TRECHO ESCOLHIDO

>>>>

A saúde financeira e acadêmica das melhores universidades americanas provavelmente deve muito mais a esse modelo de governança do que à entrada de doações ou a cobrança de mensalidades.  Entretanto, sempre que Harvard e seus símiles são apontados como exemplos para nosso ensino superior, esse “pequeno” detalhe é convenientemente esquecido.  Tanto os donos das nossas universidades privadas quanto os docentes e funcionários de nossas universidades públicas tem intensa ojeriza a esse conceito.

Em segundo lugar, a notícia acima pode dar a impressão de que no Brasil é difícil ou impossível doar recursos diretamente para as universidades públicas.  Na verdade, tais doações para universidades sempre foram possíveis e não são nada complicadas.  O “defeito” dessa opção é que a doação, embora fique no orçamento da universidade, passa a ser dinheiro público; e como tal não pode ser usado para investir no mercado financeiro — por óbvios e inquestionáveis motivos.  (Outro “defeito” dessa opção é que, pela lei, o doador não pode receber nenhuma contrapartida da universidade, nem controlar o uso do dinheiro doado; e esse dinheiro não pode ser usado para complementar salários de docentes ou funcionários. Há excelentes razões para estas regras também; mas esse assunto tem que ficar para outra ocasião.)

<<<<

MATERIAL REUNIDO
>>>>

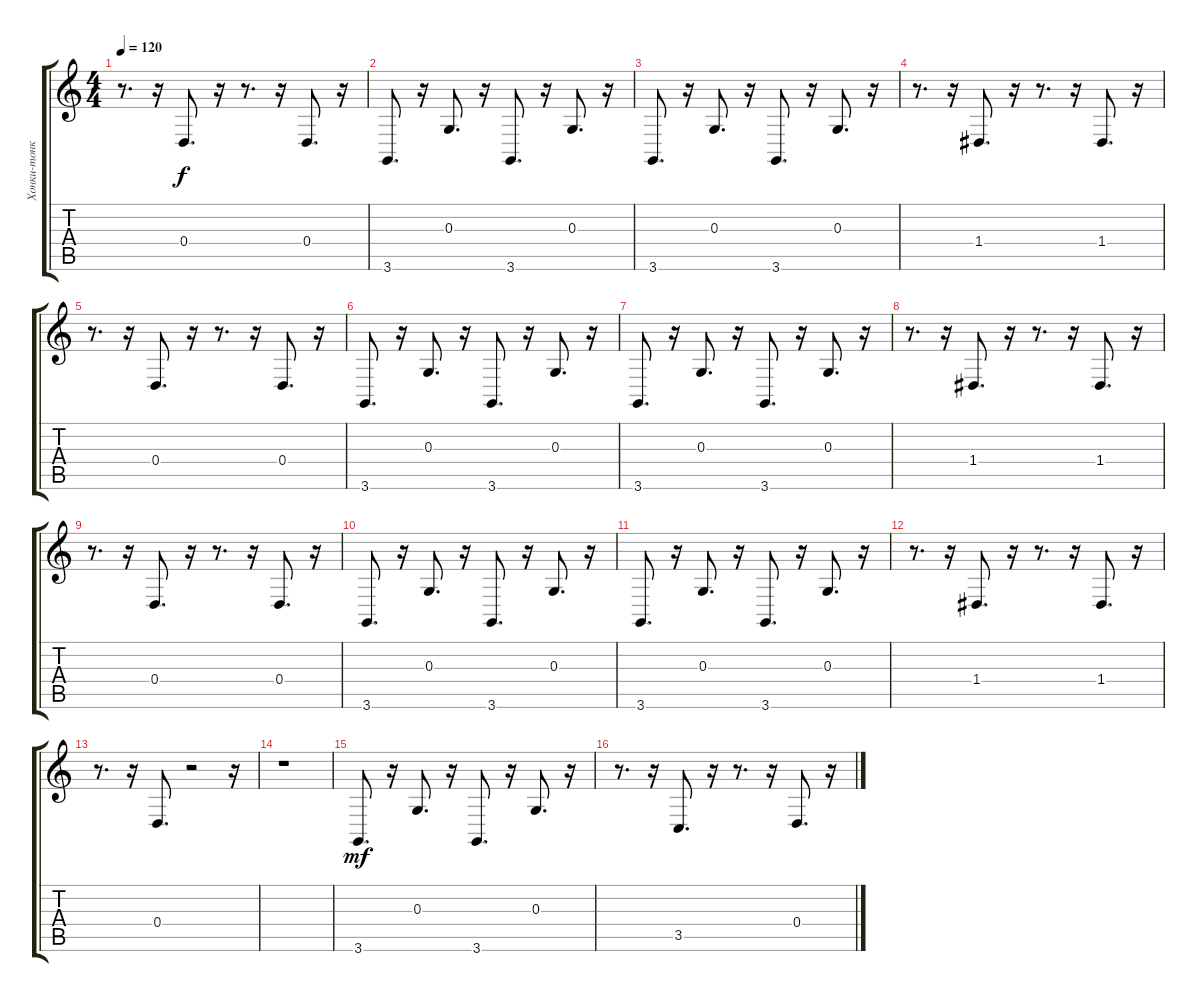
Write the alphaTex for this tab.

<<<<

TAREFAS PROPOSTAS
1. Responda com base no trecho sobre doações a universidades:
(a) Quem tem intensa ojeriza ao conceito mencionado?
(b) Segundo o trecho, por que o dinheiro doado a uma universidade pública não pode ser usado para investir no mercado financeiro?
(c) Pela lei, o que o doador não pode receber nem controlar?
2. Escreva a continuação do trecho sobre doações a universidades, começando logo após a última frase.

RESPOSTAS ESPERADAS
1.
(a) Os donos das universidades privadas brasileiras e os docentes e funcionários das universidades públicas.
(b) Porque a doação, embora fique no orçamento da universidade, passa a ser dinheiro público.
(c) O doador não pode receber nenhuma contrapartida da universidade nem controlar o uso do dinheiro doado.

2.
Então, a novidade na proposta da Poli é que o dinheiro doado não ficaria com a universidade, mas seria entregue a uma empresa privada, que investiria o capital no mercado financeiro e repassaria os rendimentos para a escola.  Segundo a notícia, a empresa gestora ficaria com uns 10% dos rendimentos, para cobrir seus salários, custos e lucros. 

Naturalmente, os proponentes dessa idéia só mencionam os aspectos positivos, e omitem os problemas óbvios.  Em primeiro lugar, ninguém disse o que vai acontecer se os investimentos derem prejuízo em vez de lucro.  Será que, nesse caso, os donos e funcionários da empresa gestora pagarão 10% das perdas, de seu bolso?  (Não precisam responder.)

Ou seja, a empresa gestora desse fundo estaria realizando o sonho de muita gente: apostar na bolsa com dinheiro alheio, compartilhando os lucros mas não as perdas.  Nessas condições,  a empresa fica incentivada a correr riscos que a universidade julgaria inaceitáveis, investindo em negócios que podem dar grandes lucros mas que tem grande chance de dar errado. 

Aliás, a própria Harvard fornece um bom exemplo deste perigo:

  The Boston Globe, November 29, 2009
  Harvard ignorou avisos sobre investimentos
  Conselheiros avisaram Summers [gestora do endowment de Harvard] e outros para
  não colocarem tanto dinehiro assim no mercado financeiro; perdas atingem 1,8 bilhões de dólares.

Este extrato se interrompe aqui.